Bundy will also deliver the Phi Beta Kappa oration Tuesday at 11 a.m. in Sanders Theatre.
Today's meeting, sponsored by the CRIMSON and the Harvard Graduate Politics Club, marks the first time that Bundy has been questioned by critics of administration policy since the bombing of North Vietnam began in early February.
Bundy, who has been identified in newspaper reports as one of the proponents of the administration policy of bombings in Vietnam, is expected to make a brief opening statement before answering questions from a panel of two undergraduates, a graduate student, and three Faculty members. There will also be a period for questions from the floor.
Faculty members at M.I.T. and Boston University were planning last night to picket today's meeting. A spokesman for the picketers said he expected 40 to 50 marchers would be on hand to "protest against the policies Bundy represents."
Kaysen Suggested Forum
The meeting will be chaired by Carl Kaysen, Lucius N. Littauer Professor of Political Economy, whose suggestion to Bundy prompted the former Dean of the Faculty to agree to the panel session.
In a telephone conversation last week, Kaysen told Bundy that a protest was being planned for Bundy's Phi Beta Kappa Oration Tuesday morning. The two men agreed that today's meeting should be arranged to give critics of administration policy a chance to question Bundy.
The panelists will be Benjamin I. Schwartz '38, professor of History and Government; Albert M. Craig, associate professor of Japanese History; Thomas Skidmore, assistant professor of History; David Butler, president of the Harvard Graduate Politics Club; Alan Gilbert '65, on officer of Harvard-Radcliffe chapter of the May Second Movement; and Michael D. Lerner '65, a member of the CRIMSON editorial board.
Schwartz Critical at 'Teach-In'
Schwartz, who lectures in Government 217, a course in the government of modern China, spoke critically of the Administration's Asian policy at Harvard's teach in" April 14.
Craig, who lectures in Social Sciences 111, "History of Far Eastern Civilization," said last night that he is "critical of same aspects of American policy in Asia.
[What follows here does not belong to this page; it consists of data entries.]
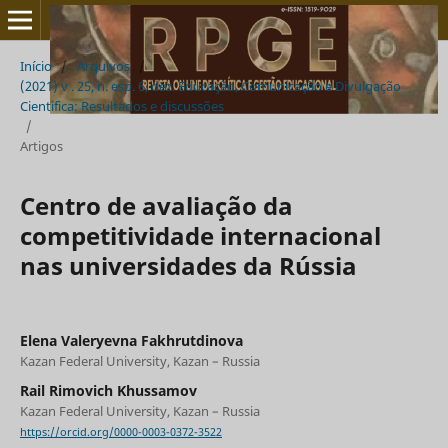
Início
/
Arquivos
/
(2021) v . 25, n. esp. 6, dez. Educação, Comunicação e Divulgação
Cientifica: Resultados e discussões
/
Artigos
Centro de avaliação da
competitividade internacional
nas universidades da Rússia
Elena Valeryevna Fakhrutdinova
Kazan Federal University, Kazan – Russia
Rail Rimovich Khussamov
Kazan Federal University, Kazan – Russia
https://orcid.org/0000-0003-0372-3522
There has been a vagueness in government statements as to what we're doing there," he explained. "There have been a series of relatively optimistic statements by government spokesmen, but it does not seem to me that the policies we are following will necessarily lead to success."
Skidmore, a specialist in the history of Latin America, said yesterday that he hoped to ask Bundy "why the government has apparently shifted its support away from the Bosch-type, liberal government in Latin America." He said he was critical of American policy in the Dominican Republic although "I would not grant to be identified with the view that he has been a disaster--the final results are still up in the air."
Gilbert is an officer of the May Second Movement, an organization opposing American policy in Southeast Asia. M-2-M as organized almost a dozen demonstrations at Harvard this year in opposition to U.S. Vietnamese policy.